First, I value and appreciate the work done by the approximately 2 million federal employees nationwide. Their efforts provide critical government support and services for all Americans. On October 1, when there was a failure to appropriate funds for the purpose of carrying out federal government functions, the law required that all employees be “furloughed,” provided a limited number of employees – narrowly defined in the statute = could be excepted from furlough. I agree that the result was troubling, and I voted 16 times to restore governance as well as signed a “discharge petition” trying to force a vote on the matter. Unfortunately, Speaker Boehner refused to allow a vote until the government had been shut down for more than 2 weeks and we were about to default on our debts.
On Wednesday, October 16, 2013, government appropriations – albeit at a low level – were passed and all government functions will be operative at least through January 15, 2014. The debt ceiling – which provides for payment of past due debts, not future spending – will allow payment of debts at least through February 7, 2014. Congress must use the interim period to resolve budget differences so that the whole next fiscal year’s spending is set once and for all.
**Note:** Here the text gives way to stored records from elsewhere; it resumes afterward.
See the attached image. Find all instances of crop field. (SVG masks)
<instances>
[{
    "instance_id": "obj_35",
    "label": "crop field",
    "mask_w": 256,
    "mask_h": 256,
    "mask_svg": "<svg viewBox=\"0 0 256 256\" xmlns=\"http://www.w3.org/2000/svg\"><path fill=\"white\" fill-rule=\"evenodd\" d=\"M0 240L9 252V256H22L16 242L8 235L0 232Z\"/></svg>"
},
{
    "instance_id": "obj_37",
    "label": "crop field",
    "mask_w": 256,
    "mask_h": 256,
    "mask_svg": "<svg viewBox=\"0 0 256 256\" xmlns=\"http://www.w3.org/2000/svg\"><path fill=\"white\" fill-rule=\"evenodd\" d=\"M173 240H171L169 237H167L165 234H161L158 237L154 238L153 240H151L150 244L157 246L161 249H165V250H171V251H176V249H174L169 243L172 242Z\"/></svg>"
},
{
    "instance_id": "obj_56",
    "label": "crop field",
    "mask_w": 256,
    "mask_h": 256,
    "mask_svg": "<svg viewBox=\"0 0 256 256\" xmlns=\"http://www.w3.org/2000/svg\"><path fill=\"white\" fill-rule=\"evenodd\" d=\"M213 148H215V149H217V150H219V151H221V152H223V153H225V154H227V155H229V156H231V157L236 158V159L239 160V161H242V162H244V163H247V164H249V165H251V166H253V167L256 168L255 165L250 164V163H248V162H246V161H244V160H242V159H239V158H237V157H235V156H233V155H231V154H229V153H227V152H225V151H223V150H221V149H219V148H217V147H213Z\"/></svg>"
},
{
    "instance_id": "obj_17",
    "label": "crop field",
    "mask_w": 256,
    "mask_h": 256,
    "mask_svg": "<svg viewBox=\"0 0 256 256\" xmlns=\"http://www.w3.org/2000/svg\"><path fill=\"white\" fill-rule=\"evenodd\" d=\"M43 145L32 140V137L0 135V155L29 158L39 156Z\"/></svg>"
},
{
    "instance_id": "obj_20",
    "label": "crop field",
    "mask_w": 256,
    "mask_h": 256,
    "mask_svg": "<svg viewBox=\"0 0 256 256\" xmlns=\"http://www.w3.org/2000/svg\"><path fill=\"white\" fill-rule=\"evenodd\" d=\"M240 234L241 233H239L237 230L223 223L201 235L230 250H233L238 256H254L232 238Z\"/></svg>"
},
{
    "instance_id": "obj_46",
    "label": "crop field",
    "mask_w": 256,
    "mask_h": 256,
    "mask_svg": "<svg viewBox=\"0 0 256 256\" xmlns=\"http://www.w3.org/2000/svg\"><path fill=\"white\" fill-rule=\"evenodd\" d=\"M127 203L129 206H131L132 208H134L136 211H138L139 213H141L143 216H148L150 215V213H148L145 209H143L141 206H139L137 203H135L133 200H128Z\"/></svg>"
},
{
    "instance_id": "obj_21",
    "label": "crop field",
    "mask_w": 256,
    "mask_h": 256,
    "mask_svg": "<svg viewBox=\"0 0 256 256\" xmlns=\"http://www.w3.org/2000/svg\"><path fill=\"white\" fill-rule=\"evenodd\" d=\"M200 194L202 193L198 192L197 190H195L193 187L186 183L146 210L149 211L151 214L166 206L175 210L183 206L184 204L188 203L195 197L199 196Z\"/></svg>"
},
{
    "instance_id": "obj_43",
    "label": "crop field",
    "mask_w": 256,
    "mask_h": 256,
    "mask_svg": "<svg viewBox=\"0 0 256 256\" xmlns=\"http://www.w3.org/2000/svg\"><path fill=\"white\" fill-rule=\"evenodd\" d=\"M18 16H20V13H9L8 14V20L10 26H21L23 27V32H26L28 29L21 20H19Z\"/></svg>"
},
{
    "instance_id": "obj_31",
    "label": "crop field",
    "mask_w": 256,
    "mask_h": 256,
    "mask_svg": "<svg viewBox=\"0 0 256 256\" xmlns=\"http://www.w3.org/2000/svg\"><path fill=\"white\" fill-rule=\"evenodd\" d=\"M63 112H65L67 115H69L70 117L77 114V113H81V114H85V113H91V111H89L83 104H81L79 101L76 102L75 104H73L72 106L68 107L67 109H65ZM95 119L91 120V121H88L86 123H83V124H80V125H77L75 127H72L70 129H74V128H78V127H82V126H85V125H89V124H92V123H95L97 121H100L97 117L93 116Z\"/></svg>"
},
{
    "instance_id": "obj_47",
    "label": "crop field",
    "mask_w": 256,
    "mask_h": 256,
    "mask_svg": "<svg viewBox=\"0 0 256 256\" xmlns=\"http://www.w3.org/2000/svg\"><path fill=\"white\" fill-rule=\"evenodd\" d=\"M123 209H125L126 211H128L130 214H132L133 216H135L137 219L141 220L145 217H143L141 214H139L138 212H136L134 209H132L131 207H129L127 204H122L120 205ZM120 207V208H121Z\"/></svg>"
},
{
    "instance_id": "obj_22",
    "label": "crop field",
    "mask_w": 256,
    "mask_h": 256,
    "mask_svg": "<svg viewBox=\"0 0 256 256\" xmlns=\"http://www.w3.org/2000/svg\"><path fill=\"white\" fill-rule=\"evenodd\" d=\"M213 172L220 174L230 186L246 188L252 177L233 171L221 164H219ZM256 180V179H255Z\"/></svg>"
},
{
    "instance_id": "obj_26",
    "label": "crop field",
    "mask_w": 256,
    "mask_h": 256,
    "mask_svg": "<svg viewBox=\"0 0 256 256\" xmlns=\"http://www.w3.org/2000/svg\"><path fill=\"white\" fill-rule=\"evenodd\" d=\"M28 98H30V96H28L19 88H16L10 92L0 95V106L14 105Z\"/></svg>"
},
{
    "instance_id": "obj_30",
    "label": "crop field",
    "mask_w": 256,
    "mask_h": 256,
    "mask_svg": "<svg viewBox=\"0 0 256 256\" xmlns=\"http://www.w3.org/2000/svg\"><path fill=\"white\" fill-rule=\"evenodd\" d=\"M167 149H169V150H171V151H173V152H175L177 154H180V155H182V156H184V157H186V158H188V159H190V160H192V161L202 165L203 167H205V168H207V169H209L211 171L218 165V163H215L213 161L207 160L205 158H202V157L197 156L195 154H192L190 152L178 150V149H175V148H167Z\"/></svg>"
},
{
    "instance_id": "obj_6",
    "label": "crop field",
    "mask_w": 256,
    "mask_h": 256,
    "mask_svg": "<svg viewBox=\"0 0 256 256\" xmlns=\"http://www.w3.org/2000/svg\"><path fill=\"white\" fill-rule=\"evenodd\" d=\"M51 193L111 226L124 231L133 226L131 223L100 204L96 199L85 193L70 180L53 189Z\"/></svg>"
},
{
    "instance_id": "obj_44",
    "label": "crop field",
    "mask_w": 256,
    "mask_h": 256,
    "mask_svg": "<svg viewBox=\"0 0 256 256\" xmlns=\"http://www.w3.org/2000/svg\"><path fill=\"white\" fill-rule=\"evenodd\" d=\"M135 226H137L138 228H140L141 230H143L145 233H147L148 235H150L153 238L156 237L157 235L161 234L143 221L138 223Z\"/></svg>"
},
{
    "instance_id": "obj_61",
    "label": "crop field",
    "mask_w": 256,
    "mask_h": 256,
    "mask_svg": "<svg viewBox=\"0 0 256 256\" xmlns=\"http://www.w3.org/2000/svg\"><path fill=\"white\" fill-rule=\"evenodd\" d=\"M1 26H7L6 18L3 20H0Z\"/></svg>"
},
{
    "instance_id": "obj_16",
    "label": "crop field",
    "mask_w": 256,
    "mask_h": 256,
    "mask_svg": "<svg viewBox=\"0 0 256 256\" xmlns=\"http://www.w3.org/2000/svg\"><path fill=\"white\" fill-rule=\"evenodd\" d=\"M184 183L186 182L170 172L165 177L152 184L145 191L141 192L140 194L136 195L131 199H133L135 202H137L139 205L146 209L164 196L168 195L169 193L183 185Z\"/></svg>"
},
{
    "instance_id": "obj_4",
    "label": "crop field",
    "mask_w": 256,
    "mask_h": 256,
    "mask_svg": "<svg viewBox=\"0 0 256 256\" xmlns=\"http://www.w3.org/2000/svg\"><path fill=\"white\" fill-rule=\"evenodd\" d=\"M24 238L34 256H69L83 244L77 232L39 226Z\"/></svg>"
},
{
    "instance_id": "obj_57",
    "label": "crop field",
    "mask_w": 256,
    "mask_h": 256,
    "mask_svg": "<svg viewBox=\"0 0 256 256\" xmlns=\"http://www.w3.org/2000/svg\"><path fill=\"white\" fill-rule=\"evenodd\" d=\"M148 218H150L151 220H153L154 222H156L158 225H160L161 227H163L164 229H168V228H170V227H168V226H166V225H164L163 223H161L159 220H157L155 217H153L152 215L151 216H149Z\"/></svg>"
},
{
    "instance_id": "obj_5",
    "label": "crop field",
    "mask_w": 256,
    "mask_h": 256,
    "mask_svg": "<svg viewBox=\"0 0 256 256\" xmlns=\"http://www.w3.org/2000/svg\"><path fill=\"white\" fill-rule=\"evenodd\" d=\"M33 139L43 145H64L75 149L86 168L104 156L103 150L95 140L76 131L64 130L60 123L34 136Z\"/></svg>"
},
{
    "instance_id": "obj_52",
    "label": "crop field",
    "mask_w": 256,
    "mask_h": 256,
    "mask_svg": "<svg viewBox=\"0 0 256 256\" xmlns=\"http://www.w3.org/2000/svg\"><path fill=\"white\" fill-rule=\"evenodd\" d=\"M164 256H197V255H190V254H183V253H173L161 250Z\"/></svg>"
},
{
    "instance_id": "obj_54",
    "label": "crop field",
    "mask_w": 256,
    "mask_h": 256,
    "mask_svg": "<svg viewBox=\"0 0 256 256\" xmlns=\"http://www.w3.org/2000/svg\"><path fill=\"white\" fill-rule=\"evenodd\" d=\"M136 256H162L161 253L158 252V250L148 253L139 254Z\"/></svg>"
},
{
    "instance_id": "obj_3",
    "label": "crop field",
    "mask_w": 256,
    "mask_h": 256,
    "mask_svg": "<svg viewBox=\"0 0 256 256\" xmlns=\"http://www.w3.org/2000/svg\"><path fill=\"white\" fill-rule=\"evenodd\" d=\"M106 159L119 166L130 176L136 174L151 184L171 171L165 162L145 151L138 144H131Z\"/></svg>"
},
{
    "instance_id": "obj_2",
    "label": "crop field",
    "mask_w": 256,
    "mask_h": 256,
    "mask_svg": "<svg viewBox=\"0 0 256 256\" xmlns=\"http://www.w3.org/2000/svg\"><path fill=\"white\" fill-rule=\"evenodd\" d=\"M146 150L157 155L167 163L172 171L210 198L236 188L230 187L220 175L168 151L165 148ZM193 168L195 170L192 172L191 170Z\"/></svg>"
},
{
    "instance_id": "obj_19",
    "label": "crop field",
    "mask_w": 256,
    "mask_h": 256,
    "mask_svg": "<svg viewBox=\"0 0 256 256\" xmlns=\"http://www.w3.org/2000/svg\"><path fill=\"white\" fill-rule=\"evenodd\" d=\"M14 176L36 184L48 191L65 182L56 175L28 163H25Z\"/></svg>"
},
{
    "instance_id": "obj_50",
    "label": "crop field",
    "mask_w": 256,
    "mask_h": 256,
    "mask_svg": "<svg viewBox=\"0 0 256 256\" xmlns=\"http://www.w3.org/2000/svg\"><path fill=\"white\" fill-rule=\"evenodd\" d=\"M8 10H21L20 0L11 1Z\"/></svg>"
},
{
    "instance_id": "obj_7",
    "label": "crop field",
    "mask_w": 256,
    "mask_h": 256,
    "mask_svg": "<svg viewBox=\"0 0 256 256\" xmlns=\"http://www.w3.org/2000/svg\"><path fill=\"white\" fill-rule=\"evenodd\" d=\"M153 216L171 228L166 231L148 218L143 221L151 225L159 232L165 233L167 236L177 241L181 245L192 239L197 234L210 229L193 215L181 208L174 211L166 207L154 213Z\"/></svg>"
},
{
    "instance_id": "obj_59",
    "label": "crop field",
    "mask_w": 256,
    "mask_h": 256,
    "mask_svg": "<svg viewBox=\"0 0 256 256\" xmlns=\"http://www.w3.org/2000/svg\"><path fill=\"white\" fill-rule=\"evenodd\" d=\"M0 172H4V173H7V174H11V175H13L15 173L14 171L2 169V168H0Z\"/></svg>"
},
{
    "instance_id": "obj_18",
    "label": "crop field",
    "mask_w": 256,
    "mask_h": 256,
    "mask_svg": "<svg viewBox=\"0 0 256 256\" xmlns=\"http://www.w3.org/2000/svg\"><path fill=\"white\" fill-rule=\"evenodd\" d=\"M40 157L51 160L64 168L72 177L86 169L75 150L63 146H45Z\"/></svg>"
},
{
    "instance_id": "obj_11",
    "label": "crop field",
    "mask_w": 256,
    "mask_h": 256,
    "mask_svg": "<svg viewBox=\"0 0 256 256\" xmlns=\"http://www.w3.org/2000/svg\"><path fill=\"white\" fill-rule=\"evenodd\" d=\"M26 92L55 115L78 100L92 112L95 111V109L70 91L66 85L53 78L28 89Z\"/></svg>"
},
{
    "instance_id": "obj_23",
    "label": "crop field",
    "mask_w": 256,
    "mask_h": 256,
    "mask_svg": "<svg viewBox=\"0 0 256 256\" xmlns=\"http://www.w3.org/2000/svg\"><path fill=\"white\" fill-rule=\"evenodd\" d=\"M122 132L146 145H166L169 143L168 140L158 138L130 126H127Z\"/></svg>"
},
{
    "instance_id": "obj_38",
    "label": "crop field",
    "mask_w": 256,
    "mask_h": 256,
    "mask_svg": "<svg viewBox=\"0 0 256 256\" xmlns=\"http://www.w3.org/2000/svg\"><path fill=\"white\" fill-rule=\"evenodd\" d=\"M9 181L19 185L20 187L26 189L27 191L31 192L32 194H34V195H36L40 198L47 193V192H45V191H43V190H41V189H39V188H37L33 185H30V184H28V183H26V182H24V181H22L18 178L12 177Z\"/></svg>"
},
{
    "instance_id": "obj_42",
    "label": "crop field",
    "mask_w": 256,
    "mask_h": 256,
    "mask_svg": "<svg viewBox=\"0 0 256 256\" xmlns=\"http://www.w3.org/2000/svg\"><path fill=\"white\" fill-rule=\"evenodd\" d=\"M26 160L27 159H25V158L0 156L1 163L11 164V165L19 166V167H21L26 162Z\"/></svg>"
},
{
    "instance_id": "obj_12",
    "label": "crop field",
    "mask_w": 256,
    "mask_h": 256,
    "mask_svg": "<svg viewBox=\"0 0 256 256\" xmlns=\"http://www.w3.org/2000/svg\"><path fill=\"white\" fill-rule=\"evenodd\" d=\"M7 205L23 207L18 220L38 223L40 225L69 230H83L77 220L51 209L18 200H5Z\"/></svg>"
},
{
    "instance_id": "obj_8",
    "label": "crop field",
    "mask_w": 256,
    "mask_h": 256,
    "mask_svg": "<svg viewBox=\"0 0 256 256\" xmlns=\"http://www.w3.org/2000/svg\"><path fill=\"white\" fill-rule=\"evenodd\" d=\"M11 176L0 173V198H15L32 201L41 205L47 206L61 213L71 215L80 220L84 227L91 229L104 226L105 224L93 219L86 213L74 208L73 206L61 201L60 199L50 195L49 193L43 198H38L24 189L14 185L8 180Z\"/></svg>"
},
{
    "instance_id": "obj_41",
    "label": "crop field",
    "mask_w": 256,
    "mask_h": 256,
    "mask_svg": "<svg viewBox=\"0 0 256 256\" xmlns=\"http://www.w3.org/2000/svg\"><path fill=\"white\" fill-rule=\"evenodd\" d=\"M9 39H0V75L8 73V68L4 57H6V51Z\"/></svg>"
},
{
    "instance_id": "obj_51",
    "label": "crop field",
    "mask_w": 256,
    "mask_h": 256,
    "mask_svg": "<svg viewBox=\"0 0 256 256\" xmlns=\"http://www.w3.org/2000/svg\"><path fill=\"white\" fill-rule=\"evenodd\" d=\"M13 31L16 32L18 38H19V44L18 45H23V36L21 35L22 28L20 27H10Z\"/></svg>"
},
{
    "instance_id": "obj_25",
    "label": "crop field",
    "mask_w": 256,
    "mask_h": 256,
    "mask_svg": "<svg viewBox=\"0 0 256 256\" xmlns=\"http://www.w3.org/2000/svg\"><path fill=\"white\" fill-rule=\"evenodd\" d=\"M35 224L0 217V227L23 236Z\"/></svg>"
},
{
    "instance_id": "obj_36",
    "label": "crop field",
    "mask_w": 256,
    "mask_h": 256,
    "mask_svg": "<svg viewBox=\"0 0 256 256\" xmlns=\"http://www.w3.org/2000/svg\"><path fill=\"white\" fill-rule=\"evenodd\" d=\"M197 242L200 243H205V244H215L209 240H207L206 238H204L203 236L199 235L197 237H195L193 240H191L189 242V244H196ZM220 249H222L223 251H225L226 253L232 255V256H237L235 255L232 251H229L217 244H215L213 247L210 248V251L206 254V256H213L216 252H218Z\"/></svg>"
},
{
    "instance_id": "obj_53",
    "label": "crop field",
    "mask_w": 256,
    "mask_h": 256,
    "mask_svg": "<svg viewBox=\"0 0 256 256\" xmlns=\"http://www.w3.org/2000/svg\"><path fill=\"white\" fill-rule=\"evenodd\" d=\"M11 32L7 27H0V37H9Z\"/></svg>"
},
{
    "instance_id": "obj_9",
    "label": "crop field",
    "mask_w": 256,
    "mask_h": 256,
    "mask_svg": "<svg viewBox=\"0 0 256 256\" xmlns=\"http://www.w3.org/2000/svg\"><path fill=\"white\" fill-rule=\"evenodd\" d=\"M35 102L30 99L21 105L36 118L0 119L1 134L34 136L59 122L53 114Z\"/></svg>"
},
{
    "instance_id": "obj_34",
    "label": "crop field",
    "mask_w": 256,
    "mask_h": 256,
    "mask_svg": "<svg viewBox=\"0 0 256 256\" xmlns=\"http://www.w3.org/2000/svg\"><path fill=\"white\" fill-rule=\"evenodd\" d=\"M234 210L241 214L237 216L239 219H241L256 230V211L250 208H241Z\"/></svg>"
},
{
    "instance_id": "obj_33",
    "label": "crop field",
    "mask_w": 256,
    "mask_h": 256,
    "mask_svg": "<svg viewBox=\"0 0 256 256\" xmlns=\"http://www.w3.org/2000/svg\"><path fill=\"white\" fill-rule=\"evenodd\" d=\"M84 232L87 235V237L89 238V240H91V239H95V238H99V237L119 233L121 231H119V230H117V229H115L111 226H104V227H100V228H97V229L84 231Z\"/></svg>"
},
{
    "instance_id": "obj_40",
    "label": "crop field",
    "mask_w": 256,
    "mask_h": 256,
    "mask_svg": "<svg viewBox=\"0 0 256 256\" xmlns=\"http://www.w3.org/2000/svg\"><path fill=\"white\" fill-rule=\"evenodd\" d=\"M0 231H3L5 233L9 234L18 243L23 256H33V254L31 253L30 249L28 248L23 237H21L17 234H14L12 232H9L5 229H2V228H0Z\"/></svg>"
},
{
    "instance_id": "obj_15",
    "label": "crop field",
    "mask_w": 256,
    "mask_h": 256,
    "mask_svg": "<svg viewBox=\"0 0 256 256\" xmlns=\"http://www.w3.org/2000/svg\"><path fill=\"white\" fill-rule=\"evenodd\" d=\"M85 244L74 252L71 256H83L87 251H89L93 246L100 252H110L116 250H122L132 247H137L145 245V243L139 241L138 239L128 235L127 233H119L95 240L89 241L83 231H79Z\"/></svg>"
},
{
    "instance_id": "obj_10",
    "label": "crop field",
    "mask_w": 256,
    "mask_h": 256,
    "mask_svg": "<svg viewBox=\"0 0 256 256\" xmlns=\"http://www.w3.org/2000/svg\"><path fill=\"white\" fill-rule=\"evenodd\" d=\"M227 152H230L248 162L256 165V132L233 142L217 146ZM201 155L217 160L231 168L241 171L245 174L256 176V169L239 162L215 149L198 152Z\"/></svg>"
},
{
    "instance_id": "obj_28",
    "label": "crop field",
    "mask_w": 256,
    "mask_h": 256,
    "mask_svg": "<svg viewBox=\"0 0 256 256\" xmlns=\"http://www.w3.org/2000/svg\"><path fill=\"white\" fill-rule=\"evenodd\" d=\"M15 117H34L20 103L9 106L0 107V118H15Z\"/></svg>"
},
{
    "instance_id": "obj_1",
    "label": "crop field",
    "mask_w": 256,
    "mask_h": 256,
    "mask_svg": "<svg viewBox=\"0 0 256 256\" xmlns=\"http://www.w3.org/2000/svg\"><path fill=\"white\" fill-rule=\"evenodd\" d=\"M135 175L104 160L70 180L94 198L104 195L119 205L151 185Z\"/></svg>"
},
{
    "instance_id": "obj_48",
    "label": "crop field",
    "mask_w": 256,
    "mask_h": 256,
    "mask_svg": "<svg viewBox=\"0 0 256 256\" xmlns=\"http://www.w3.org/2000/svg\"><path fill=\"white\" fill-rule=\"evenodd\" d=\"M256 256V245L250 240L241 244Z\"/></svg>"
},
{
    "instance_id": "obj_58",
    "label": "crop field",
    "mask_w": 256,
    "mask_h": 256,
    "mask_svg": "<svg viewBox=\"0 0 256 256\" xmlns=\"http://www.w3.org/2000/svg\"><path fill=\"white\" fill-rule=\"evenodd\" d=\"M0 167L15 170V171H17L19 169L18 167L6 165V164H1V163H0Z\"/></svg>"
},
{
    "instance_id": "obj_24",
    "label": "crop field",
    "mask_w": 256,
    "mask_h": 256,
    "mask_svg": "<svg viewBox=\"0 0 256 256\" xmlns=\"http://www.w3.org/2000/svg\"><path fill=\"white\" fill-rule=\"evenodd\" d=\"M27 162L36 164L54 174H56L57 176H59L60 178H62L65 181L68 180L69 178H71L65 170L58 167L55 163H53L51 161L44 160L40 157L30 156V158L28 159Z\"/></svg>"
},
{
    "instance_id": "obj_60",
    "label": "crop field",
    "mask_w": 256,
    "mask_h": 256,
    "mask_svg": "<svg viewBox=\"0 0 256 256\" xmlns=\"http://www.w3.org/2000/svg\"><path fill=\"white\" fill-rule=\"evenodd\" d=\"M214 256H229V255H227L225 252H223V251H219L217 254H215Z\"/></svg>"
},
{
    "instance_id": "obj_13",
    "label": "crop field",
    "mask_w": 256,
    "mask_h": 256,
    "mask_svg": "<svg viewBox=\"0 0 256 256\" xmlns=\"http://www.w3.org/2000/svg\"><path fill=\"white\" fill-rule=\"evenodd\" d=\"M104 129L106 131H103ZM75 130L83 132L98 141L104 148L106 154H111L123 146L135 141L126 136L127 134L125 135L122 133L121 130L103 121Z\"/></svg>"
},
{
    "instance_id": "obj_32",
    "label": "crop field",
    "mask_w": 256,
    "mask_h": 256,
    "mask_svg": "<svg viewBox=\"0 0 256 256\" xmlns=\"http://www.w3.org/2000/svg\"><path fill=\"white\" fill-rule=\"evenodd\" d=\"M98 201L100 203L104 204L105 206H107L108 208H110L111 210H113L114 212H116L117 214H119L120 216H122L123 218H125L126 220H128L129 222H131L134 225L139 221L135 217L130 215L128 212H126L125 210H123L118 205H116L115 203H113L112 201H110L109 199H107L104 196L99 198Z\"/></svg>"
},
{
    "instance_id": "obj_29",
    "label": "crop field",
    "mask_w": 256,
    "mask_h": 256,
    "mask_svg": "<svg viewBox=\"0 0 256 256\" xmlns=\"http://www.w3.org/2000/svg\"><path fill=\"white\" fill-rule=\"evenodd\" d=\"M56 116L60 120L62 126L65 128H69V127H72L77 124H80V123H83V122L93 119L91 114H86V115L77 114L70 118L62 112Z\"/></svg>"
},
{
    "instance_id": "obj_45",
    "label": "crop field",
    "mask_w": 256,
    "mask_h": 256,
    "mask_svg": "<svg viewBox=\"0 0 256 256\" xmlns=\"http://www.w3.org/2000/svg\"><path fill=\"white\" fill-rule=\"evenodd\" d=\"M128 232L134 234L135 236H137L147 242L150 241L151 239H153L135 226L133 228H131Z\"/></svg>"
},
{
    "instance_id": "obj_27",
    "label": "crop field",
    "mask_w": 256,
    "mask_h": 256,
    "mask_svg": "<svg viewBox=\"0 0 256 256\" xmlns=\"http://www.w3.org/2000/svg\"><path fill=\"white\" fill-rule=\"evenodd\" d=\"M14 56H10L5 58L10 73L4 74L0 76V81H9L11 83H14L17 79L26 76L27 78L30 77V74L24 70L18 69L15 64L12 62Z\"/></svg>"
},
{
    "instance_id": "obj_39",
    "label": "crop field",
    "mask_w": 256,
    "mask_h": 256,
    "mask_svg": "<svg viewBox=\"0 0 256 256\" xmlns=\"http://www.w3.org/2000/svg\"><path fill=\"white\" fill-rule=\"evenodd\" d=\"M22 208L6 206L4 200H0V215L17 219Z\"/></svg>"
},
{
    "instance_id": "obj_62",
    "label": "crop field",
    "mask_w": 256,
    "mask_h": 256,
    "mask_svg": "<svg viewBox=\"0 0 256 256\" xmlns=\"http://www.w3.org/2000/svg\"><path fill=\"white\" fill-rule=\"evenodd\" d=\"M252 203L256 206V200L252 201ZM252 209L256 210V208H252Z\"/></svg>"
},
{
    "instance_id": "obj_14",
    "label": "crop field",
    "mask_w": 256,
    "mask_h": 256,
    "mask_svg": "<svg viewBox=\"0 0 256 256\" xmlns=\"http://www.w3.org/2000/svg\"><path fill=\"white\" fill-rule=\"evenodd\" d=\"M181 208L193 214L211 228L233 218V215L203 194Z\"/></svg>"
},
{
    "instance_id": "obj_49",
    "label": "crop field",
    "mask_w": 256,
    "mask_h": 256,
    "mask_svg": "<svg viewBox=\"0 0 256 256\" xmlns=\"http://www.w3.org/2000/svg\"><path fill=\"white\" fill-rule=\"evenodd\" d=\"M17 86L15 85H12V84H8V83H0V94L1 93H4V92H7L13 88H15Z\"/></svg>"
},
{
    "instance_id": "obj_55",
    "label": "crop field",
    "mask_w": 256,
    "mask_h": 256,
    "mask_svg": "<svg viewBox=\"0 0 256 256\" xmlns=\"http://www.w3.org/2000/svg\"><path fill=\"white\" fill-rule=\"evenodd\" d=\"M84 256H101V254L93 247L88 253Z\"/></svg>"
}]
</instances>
In the end, great damage was done by those who refused to work with others toward common sense solutions, and who even tried to nullify established law by threatening a shutdown. Government cannot operate with repeated, manufactured crises. Hopefully, Speaker Boehner’s determination to finally allow a vote on a continuing resolution signals that the Republican majority will no longer attempt such a threat to our democracy.
Again, thank you for contacting me. Please feel free to do so regarding any matter of concern to you.
So, I already knew all that. I guess I just want an apology for things such as the 2-1/2 day work week that Congress enjoys, the lavish paychecks that Congress continued to get while 800,000 workers, who really needed the money, got nada, oh and an apology for the various congressional members who were complaining during the shutdown that they didn’t have enough towels in the gym on Capitol Hill. Something along those lines.
I didn’t see that.
Therefore, I plan to vote for candidates in upcoming elections who are NOT incumbents. If you are IN THE JOB, you get no vote from me. And until all of the citizens of this country do that, we can only expect more of this same shafting of the rest of us by our employees, these politicians.
If I hear back from any of the others I wrote to, I’ll keep you abreast.
It’s in every one of us to be wise;
Find your heart, open up both your eyes.
We can all know every thing without ever knowing why.
It’s in every one of us, by and bye.